(Data entries)
# # # # #

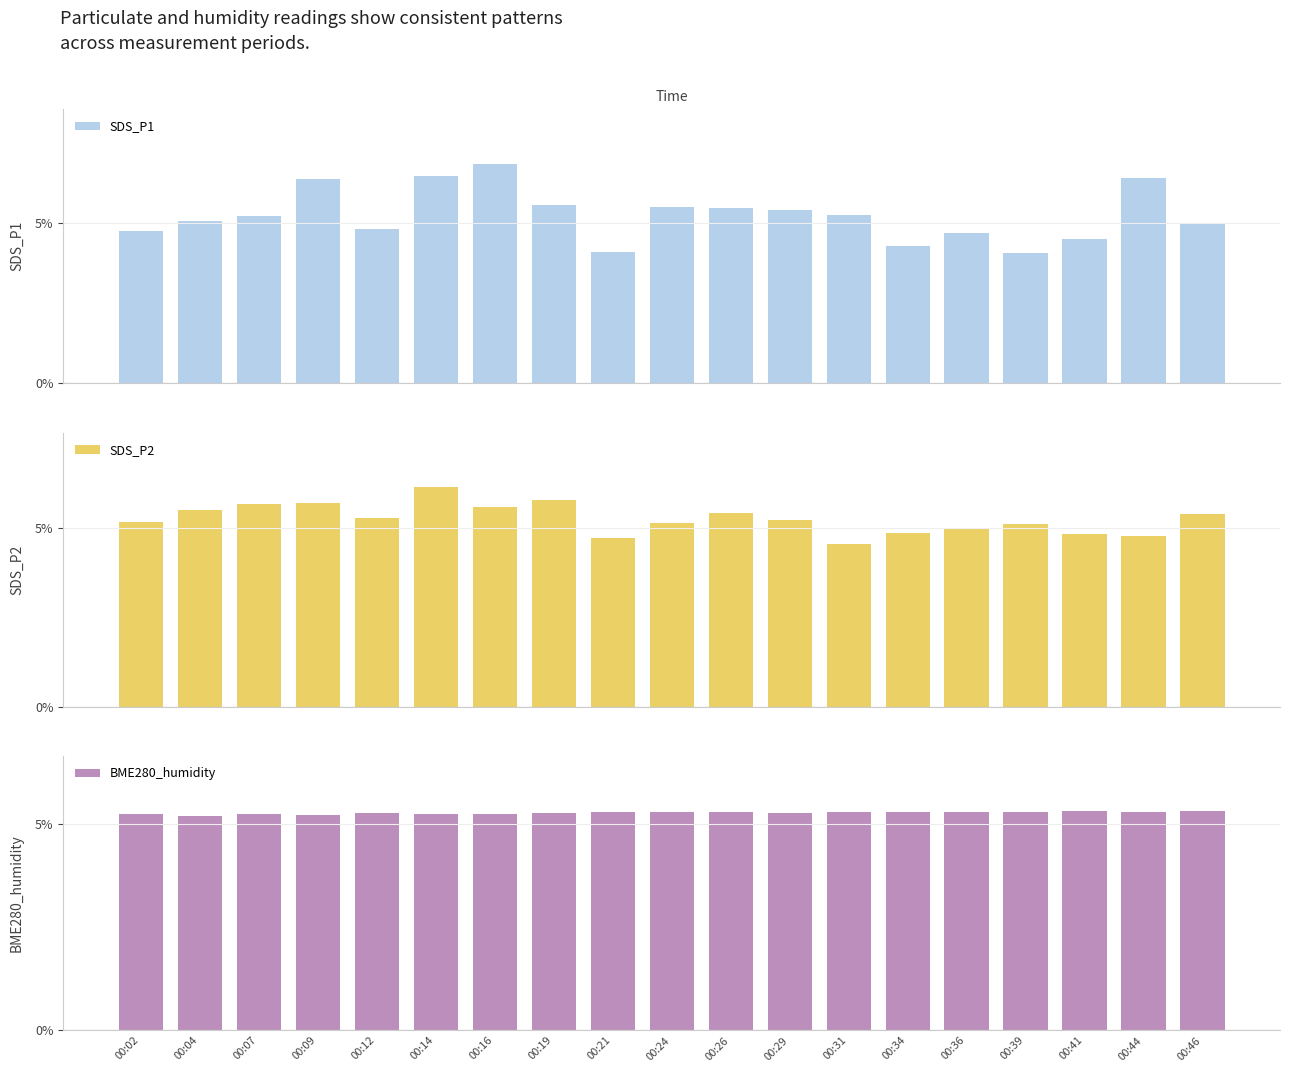

Which series has the widest spread of values?

SDS_P1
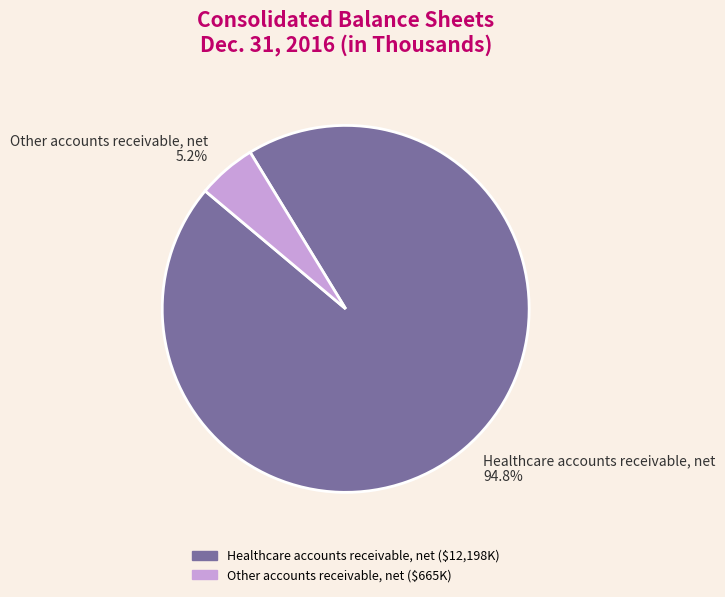

How many segments does this pie chart have?

2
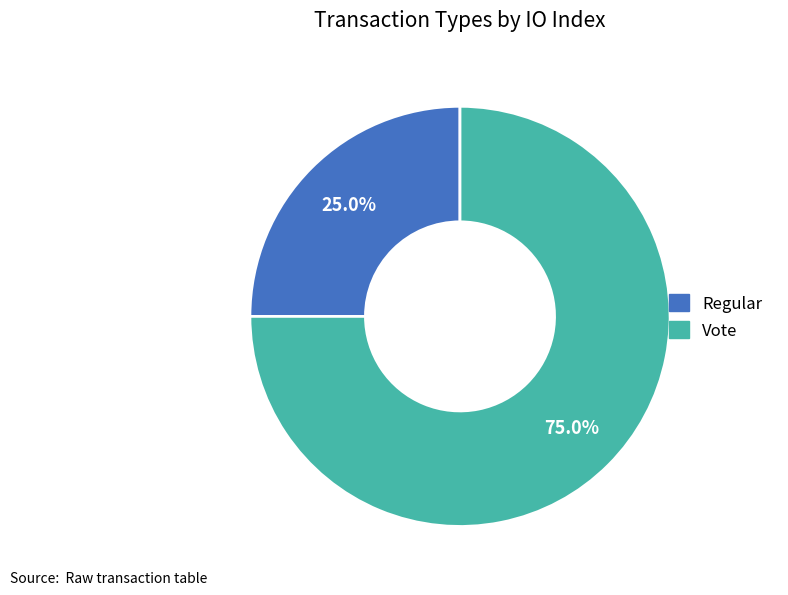

Which has a higher value, Vote or Regular?

Vote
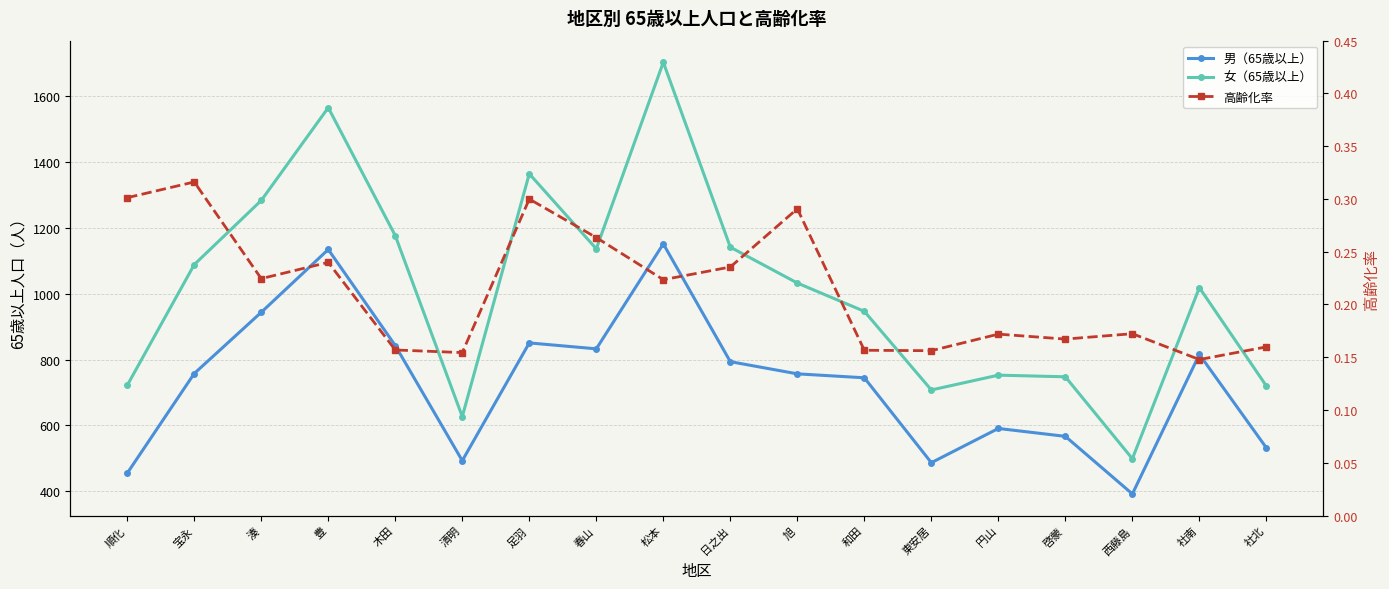

Rank the series at 春山 from highest to lowest value.

女（65歳以上）, 男（65歳以上）, 高齢化率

# # # # #

Copy out every line of the material above word for word, omitting the pictures.

Which series has the widest spread of values?

SDS_P1

How many segments does this pie chart have?

2

Which has a higher value, Vote or Regular?

Vote

Rank the series at 春山 from highest to lowest value.

女（65歳以上）, 男（65歳以上）, 高齢化率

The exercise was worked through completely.